Athens has asked Brussels for 30.5 billion euros from the European Recovery Fund. Of which 38% will go to environmental projects and 22% to promote digital services. Banks and investors will contribute the rest of the money.
The crisis comes from afar
This is a very ambitious plan for a country that was just beginning to emerge from a decade of deep economic crisis and where austerity programs had followed one another. In addition, last year’s recession has caused a drop in gross domestic product of 8.2%, to which must be added the highest level of unemployment in the EU.
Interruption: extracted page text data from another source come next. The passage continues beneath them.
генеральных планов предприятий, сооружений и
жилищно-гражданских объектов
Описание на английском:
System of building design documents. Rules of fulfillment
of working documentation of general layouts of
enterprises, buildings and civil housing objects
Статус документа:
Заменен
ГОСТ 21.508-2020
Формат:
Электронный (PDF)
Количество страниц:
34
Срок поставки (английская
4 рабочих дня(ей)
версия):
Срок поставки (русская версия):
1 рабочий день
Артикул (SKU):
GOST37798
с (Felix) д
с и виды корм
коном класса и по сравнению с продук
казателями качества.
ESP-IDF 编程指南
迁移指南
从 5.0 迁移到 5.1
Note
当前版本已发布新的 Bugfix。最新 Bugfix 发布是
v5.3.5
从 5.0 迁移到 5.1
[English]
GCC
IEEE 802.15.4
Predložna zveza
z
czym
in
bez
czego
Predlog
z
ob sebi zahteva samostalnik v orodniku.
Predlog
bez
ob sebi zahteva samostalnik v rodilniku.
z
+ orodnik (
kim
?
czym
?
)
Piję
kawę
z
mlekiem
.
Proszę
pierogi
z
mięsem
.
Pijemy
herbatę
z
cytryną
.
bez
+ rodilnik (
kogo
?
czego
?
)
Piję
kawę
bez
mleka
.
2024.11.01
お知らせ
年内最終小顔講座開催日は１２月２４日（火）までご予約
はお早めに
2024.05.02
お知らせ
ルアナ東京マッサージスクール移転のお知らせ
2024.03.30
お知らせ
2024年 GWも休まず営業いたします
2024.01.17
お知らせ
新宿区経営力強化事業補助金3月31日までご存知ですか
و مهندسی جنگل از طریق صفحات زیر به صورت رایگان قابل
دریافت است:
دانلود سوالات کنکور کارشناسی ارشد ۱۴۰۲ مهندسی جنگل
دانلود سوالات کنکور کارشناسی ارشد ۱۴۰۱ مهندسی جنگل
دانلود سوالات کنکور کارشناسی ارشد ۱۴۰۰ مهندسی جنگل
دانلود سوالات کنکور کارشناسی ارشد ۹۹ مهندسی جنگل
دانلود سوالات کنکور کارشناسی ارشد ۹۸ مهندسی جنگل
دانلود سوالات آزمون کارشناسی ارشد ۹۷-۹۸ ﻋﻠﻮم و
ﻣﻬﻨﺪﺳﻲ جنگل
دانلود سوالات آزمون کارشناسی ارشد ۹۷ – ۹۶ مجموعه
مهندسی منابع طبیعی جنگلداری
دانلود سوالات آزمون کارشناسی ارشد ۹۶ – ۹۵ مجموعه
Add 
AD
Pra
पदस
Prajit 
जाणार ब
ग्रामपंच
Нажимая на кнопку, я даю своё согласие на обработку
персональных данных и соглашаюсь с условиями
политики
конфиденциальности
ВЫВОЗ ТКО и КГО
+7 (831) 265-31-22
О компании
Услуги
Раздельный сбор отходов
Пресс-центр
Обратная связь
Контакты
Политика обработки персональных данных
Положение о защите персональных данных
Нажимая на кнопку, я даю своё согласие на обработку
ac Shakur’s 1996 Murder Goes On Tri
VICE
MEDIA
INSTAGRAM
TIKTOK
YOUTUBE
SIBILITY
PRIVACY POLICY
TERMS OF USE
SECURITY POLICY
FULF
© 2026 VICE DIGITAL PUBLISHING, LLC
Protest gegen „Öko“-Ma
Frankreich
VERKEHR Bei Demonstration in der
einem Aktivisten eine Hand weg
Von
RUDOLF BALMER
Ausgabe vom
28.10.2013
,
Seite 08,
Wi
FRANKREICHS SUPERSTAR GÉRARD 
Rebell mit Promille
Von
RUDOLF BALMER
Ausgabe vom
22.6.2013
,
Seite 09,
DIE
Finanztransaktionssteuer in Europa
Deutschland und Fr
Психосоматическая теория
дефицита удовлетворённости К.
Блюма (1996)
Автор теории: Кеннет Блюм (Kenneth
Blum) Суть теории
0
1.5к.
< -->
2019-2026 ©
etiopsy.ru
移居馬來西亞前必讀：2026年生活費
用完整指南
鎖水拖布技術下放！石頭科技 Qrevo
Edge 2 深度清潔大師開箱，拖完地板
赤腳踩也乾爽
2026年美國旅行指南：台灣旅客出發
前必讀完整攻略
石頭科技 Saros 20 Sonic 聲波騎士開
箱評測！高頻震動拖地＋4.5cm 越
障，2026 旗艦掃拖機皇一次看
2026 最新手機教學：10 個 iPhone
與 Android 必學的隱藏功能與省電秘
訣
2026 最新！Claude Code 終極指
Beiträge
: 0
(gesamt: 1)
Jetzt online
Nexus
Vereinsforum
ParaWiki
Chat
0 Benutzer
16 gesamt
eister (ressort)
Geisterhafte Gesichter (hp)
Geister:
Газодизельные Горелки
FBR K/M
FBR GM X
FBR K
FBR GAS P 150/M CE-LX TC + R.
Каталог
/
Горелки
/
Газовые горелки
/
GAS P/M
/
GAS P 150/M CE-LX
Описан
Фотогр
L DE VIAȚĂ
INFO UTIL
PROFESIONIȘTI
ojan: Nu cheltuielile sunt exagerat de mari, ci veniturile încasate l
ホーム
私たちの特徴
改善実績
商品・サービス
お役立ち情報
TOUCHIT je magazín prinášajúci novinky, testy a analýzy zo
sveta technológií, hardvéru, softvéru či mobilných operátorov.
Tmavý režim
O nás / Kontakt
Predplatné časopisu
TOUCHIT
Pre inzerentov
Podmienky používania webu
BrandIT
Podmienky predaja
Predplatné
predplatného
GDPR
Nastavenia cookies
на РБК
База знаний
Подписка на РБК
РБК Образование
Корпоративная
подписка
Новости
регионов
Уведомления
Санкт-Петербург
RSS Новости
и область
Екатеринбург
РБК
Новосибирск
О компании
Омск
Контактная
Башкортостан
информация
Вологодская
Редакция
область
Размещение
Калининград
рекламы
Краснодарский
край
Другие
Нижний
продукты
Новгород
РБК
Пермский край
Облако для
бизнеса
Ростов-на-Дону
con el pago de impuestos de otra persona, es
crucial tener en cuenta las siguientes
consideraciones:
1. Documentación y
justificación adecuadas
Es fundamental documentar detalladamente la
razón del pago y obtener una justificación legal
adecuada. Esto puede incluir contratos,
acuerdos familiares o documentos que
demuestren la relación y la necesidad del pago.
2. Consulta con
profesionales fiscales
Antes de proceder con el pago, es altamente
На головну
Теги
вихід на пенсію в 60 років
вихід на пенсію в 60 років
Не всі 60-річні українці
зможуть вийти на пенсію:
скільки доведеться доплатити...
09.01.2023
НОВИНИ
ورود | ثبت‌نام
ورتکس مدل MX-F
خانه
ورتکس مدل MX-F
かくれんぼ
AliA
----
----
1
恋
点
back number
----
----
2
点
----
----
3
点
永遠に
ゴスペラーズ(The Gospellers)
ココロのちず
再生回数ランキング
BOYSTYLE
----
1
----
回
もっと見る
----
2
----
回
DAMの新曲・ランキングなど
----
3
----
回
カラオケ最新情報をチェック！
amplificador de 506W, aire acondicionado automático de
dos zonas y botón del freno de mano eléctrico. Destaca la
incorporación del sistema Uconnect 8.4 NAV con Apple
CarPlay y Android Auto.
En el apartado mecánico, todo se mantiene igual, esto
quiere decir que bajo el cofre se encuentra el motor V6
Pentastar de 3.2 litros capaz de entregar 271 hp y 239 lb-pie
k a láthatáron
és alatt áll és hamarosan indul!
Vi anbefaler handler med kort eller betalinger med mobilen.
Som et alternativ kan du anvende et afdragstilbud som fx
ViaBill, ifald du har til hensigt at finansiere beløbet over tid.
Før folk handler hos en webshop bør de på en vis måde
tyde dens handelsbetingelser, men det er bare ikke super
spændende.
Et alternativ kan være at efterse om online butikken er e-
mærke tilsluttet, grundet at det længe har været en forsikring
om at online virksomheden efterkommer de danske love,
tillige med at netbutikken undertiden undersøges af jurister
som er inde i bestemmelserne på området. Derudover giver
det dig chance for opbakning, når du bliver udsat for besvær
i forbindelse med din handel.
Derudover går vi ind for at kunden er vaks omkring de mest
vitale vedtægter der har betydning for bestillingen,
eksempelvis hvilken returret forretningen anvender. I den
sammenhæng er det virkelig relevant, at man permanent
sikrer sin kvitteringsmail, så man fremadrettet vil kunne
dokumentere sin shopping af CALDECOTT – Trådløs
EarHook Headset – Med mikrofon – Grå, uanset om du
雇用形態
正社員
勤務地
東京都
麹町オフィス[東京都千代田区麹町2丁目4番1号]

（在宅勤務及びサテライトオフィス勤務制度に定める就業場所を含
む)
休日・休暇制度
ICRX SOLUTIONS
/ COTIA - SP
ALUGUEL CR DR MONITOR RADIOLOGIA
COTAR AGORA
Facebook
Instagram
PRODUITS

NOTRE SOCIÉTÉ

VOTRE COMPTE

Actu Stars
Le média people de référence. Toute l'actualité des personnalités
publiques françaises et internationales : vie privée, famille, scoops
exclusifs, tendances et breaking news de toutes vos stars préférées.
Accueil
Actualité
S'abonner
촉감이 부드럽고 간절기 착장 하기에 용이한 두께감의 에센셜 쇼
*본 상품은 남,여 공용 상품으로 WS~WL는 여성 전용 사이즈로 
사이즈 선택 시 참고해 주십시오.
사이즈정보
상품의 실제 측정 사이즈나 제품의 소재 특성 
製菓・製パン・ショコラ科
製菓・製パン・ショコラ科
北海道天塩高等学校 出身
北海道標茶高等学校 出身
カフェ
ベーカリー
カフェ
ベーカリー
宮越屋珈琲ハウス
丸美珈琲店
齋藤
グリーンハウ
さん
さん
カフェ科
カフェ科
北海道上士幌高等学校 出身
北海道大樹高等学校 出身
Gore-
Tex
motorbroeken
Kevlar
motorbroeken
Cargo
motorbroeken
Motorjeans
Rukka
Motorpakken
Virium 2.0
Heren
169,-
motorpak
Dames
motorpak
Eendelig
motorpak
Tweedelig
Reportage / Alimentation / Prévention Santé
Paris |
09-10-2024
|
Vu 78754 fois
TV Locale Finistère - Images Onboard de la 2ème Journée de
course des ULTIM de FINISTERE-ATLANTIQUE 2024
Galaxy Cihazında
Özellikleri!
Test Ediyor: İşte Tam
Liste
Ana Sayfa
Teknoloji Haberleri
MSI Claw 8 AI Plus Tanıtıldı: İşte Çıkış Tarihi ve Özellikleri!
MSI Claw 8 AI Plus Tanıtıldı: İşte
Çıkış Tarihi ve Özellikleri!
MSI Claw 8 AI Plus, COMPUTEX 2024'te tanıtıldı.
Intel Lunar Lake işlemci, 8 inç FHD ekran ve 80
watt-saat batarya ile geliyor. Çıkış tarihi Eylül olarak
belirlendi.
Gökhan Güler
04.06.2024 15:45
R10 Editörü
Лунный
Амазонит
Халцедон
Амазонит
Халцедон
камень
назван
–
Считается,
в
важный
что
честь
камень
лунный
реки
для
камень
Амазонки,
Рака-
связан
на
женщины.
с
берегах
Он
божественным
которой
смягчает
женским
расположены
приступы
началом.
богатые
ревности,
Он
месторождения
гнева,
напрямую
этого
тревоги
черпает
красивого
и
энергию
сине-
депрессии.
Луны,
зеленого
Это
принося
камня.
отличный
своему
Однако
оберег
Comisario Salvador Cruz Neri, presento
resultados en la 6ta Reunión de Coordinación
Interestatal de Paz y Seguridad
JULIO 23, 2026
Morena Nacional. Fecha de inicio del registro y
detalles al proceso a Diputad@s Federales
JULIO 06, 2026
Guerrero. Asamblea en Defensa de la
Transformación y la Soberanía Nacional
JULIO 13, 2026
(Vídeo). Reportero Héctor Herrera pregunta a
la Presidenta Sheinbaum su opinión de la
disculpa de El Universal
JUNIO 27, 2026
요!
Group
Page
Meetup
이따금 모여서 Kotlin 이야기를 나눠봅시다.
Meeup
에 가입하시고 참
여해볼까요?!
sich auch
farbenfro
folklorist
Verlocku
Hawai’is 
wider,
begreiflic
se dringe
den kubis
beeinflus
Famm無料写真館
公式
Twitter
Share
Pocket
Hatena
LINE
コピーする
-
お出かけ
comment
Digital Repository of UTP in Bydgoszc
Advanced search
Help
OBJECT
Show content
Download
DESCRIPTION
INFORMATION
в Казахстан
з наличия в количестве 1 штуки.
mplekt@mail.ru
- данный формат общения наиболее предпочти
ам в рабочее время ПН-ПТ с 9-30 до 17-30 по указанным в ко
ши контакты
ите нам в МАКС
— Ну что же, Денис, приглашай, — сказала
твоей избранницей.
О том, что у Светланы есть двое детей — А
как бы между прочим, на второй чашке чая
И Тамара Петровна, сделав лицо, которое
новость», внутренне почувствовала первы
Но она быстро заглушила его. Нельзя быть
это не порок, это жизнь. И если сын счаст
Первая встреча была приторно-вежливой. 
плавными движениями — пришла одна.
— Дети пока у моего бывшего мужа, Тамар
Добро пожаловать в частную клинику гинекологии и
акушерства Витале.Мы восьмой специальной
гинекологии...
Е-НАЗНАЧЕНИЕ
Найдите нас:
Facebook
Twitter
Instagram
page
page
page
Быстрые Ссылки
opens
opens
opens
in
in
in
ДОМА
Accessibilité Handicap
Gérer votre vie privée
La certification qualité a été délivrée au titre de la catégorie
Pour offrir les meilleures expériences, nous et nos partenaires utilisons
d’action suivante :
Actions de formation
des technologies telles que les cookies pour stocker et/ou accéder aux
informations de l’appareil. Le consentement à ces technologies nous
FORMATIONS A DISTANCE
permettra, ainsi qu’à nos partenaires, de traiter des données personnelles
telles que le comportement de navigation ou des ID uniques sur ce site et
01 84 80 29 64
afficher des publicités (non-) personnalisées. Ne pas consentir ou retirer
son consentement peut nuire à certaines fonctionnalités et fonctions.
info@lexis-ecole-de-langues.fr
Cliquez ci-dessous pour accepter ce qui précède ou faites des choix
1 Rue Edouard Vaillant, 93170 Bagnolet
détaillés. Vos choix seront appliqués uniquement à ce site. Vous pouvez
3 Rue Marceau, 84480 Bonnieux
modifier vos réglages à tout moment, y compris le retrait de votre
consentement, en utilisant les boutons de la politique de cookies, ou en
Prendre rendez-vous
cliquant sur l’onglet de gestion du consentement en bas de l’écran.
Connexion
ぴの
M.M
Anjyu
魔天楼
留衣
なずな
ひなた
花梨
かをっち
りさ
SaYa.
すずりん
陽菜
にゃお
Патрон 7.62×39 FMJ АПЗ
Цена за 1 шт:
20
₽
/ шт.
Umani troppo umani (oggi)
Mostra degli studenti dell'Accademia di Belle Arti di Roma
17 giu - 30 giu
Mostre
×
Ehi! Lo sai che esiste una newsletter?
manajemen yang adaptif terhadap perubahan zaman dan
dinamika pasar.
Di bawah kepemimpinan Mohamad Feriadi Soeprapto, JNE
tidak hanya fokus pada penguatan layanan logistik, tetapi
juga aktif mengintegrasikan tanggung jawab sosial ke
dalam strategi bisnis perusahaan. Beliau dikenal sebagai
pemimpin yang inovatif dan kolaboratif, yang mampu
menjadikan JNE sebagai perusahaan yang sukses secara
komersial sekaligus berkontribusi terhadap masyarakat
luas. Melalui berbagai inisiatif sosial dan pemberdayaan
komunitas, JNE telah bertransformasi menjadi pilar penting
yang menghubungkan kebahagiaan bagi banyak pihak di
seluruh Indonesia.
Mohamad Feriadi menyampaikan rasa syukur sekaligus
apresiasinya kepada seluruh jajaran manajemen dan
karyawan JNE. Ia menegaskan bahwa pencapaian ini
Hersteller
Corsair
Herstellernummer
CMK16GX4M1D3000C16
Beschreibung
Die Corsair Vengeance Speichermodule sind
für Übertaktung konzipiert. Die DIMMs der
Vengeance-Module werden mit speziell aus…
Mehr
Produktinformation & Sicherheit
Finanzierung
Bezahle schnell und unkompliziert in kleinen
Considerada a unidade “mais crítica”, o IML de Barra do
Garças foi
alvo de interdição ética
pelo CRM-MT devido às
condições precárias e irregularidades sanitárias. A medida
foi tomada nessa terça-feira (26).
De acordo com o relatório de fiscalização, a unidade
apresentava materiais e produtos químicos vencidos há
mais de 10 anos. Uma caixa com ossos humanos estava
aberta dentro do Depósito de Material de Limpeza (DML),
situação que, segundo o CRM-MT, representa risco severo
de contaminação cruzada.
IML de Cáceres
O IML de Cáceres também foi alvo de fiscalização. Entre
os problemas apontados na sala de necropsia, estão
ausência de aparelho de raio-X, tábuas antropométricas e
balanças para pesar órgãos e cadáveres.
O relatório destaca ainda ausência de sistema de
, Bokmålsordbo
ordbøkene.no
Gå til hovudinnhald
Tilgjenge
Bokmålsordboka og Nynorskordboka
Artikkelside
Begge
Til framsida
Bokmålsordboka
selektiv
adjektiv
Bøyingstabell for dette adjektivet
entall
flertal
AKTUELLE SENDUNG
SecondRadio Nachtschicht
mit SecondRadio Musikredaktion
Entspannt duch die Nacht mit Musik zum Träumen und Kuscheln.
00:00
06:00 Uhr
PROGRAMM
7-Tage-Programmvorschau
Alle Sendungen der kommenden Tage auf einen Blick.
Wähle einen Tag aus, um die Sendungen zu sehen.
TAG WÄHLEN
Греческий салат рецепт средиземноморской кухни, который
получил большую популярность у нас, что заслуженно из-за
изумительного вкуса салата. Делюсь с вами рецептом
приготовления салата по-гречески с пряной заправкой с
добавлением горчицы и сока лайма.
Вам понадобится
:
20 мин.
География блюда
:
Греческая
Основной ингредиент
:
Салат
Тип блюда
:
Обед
The road ahead will not be easy. “Most of the money will come from 2023. So this is medium-term aid and not immediate support,” explains Zsolt Darvas, an economist at the Bruegel institute. “But it can influence expectations. If investors trust that the Greek government will use this money wisely, it will generate economic growth. If they start investing right now, the recovery phase and the reduction of unemployment will be faster.” .
The financial assistance programs that Greece has undergone have helped pave the way. Athens had the experience to develop such a comprehensive plan in such a short time. In fact, it represents almost 20% of the country’s Gross Domestic Product.
The problem of competitiveness persists
But there is a pending problem: competitiveness. “Certainly more green and digital investment will boost the competitiveness of the Greek economy and many companies, but ultimately, competitiveness is a micro phenomenon,” says Darvas. “How are companies organized? How skilled is the workforce? How quickly are companies able to utilize the new opportunities that arise? They are determinants of competitiveness that will not change with the new plan.”
The first disbursements, around 13% of the funds, will begin to arrive at the end of this summer, as long as the plan receives the approval of the European Commission.